Vom Kutscher und seinem Wagen

Danach war die Diskussion eröffnet. Als erstes ergriff Hermann Aebi, Gründer des Vereins Handel und Gewerbe und langjähriger Präsident, das Wort. In seiner flammenden Rede verglich er den Verein sehr bildhaft mit einer Kutsche, gezogen von starken Pferden – dem Vorstand – gelenkt vom Kutscher, in diesem Fall den beiden Präsidenten. Im Wagen sitzen die Vereinsmitglieder, die mithelfen, die Steine aus dem Weg zu räumen, die vor den Wagen geworfen würden. «Diese Brocken kann man nur in der Gruppe aus dem Weg schaffen, allein geht das nicht», mahnt Aebi.

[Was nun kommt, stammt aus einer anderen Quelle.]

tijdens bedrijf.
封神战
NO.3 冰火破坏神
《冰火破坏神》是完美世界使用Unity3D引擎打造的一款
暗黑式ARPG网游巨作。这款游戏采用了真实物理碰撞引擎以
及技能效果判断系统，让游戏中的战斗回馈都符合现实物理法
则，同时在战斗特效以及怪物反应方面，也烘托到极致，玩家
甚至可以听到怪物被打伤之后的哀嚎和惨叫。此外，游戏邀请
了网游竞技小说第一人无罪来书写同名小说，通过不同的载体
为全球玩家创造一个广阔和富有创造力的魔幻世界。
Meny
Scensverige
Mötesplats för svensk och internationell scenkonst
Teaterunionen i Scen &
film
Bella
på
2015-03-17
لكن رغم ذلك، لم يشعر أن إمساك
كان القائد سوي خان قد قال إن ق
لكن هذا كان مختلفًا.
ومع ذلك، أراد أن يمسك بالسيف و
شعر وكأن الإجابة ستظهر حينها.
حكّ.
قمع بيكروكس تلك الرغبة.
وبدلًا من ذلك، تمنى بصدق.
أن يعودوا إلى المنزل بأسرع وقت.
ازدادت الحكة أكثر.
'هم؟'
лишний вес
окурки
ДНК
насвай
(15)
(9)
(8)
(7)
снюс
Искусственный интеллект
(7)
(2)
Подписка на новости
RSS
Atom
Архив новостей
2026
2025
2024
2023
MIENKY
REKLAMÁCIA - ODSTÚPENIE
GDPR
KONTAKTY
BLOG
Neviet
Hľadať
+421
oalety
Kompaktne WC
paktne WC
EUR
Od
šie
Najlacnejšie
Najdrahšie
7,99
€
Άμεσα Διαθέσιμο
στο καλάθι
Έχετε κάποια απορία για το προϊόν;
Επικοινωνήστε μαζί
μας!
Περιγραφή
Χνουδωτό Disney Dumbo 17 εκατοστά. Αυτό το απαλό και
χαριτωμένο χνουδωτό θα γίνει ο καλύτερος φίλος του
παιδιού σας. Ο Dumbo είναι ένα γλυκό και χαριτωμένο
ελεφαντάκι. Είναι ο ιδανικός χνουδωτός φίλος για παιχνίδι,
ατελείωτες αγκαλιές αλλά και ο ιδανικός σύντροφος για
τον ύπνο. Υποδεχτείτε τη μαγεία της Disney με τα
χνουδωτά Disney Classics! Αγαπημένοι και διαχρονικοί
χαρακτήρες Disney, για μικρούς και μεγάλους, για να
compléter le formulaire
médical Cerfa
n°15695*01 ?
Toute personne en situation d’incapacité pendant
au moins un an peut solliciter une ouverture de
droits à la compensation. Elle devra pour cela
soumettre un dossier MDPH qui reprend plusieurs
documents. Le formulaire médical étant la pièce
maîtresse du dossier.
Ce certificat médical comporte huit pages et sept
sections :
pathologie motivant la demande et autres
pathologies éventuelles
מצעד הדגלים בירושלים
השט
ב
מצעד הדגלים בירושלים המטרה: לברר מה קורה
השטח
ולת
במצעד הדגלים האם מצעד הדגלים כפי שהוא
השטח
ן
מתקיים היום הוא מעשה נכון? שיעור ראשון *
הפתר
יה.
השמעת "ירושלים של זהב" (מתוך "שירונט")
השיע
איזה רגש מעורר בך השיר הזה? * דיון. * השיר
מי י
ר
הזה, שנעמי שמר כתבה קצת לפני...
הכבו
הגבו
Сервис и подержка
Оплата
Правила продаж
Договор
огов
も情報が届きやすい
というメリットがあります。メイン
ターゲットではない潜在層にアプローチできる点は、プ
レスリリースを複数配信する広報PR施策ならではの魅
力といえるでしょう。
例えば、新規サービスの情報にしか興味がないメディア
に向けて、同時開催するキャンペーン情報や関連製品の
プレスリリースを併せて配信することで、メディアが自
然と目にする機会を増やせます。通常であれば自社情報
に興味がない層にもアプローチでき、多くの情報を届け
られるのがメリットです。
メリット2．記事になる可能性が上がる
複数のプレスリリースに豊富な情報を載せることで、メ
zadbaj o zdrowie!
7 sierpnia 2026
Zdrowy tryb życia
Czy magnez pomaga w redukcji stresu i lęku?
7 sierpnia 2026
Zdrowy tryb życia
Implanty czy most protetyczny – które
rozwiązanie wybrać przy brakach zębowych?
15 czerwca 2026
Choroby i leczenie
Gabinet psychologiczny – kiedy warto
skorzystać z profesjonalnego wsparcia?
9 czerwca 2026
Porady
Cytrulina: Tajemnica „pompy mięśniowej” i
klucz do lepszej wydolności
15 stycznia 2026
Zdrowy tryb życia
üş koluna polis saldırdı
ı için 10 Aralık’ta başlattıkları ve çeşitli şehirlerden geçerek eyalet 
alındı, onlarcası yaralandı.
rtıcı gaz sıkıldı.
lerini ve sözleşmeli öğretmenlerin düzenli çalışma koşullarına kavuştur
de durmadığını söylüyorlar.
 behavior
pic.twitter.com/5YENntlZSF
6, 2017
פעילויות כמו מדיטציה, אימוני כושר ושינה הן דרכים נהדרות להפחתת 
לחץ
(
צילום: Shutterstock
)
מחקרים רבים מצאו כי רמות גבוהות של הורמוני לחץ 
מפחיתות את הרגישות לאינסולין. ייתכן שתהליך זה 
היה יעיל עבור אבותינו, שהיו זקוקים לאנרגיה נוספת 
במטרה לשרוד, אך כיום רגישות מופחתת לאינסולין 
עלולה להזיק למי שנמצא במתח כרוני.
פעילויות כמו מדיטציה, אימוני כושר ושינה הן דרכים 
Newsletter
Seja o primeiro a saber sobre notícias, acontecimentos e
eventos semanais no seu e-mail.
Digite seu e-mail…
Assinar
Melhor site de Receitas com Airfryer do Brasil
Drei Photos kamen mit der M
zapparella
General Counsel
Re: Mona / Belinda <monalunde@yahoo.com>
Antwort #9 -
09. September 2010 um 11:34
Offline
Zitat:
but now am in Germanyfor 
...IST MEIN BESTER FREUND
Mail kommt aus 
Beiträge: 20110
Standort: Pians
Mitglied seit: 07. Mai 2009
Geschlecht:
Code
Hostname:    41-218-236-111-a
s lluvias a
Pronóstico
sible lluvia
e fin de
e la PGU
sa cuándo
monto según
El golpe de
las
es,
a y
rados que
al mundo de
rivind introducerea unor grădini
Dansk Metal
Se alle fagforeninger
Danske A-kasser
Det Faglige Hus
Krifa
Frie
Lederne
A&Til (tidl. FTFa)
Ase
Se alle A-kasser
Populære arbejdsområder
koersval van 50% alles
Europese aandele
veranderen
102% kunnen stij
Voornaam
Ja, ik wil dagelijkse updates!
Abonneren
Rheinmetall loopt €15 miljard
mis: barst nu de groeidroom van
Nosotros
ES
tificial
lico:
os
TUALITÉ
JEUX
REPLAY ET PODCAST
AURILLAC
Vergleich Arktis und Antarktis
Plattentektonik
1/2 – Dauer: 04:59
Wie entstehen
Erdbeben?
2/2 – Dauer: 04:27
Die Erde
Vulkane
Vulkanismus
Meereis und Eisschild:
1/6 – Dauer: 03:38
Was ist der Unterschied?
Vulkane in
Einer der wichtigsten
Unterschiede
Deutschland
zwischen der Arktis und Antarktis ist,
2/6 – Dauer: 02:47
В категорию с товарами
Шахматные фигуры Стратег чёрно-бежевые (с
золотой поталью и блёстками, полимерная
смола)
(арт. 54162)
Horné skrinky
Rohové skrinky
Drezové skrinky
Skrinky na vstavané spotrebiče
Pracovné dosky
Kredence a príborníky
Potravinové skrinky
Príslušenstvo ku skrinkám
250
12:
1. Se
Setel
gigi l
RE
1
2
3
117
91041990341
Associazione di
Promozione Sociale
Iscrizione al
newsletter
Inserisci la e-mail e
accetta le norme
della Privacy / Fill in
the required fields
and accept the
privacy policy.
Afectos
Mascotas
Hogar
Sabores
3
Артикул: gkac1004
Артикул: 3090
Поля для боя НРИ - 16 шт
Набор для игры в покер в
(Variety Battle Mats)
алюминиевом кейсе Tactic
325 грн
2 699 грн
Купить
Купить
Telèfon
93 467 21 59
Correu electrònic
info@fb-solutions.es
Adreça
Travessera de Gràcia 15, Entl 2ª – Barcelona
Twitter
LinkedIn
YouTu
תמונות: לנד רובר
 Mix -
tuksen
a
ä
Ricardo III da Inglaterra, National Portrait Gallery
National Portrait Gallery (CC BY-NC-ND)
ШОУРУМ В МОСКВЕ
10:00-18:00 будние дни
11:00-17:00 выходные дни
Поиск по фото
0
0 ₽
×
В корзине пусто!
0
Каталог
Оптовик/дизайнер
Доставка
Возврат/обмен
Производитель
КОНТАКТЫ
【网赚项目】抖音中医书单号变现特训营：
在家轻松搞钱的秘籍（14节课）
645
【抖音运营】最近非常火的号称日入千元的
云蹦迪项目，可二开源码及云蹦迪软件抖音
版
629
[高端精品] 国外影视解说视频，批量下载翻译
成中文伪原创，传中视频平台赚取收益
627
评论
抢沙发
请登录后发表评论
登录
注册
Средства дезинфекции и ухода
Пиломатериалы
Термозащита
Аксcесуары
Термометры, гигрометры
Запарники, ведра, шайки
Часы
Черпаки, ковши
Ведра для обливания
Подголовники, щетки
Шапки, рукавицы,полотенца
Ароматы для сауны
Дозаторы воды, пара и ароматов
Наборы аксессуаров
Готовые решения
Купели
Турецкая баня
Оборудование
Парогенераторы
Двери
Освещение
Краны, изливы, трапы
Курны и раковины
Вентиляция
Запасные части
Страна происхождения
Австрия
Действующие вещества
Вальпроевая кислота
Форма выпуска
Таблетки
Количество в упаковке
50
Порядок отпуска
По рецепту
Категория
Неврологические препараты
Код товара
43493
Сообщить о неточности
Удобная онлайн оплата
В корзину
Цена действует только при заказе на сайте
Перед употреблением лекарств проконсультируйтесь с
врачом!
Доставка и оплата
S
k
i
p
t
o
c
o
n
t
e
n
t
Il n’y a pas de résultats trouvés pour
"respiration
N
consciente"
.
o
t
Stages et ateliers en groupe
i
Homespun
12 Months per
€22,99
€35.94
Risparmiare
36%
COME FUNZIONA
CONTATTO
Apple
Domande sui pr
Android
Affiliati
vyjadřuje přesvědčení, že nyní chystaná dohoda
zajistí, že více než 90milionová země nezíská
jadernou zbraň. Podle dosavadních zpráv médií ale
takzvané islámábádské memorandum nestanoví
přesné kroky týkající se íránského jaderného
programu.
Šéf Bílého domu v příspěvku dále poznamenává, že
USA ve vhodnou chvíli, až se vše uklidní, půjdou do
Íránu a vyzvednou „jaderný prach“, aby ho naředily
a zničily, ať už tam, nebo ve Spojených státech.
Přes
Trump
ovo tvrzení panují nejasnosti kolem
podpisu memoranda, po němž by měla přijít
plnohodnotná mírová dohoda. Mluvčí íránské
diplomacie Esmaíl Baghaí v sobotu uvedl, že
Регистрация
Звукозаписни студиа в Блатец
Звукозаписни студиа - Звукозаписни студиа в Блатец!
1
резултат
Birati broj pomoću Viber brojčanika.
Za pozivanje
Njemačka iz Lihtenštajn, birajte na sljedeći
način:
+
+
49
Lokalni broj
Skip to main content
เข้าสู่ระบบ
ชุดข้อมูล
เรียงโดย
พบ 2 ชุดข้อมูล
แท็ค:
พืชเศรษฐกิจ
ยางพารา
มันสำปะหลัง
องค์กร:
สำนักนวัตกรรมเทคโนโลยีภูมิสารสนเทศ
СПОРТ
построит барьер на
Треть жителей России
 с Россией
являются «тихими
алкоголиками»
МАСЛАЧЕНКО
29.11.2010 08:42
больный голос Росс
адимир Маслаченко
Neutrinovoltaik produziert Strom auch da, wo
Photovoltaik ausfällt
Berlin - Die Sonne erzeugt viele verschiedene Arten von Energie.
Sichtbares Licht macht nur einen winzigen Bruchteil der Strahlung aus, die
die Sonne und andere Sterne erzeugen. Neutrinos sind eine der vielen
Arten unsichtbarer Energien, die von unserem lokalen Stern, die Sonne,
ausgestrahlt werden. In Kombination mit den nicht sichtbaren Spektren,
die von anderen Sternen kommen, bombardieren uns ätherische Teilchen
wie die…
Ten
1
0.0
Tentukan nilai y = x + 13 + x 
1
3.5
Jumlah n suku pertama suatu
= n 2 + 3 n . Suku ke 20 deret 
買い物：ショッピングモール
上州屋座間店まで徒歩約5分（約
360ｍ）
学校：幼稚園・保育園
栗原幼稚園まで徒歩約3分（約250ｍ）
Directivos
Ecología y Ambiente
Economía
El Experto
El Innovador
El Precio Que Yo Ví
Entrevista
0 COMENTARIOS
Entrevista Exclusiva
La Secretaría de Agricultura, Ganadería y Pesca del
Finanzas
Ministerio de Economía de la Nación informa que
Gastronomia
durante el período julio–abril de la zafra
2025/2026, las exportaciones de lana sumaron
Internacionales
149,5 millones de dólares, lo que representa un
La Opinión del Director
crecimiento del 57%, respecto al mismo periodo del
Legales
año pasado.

In einer idealen Welt würden alle Vereinsmitglieder mit anpacken, in der Realität sehe es etwas anders aus. «Bitte geht in Euch und überlegt, ob Ihr Euch nicht im Vorstand engagieren wollt, ich selbst kann es nicht mehr machen», bat der lebhafte Senior mit Nachdruck.

Präsident Wegmann schloss mit einem Appell. «Als ich den Jahresbericht nochmals durchgelesen habe, fiel mir auf, wie sehr er die Pandemie widerspiegelt», sagte er. In vielen Aspekten des Lebens sei die Lockerheit etwas verflogen. «Mein persönliches Anliegen, und die Bitte an jeden einzelnen und jede einzelne ist, dass wir versuchen, trotz der widrigen Umstände, die Leichtigkeit wieder mehr zu leben, und gegen aussen zu tragen.» Darauf konnte im Anschluss nochmals angestossen werden.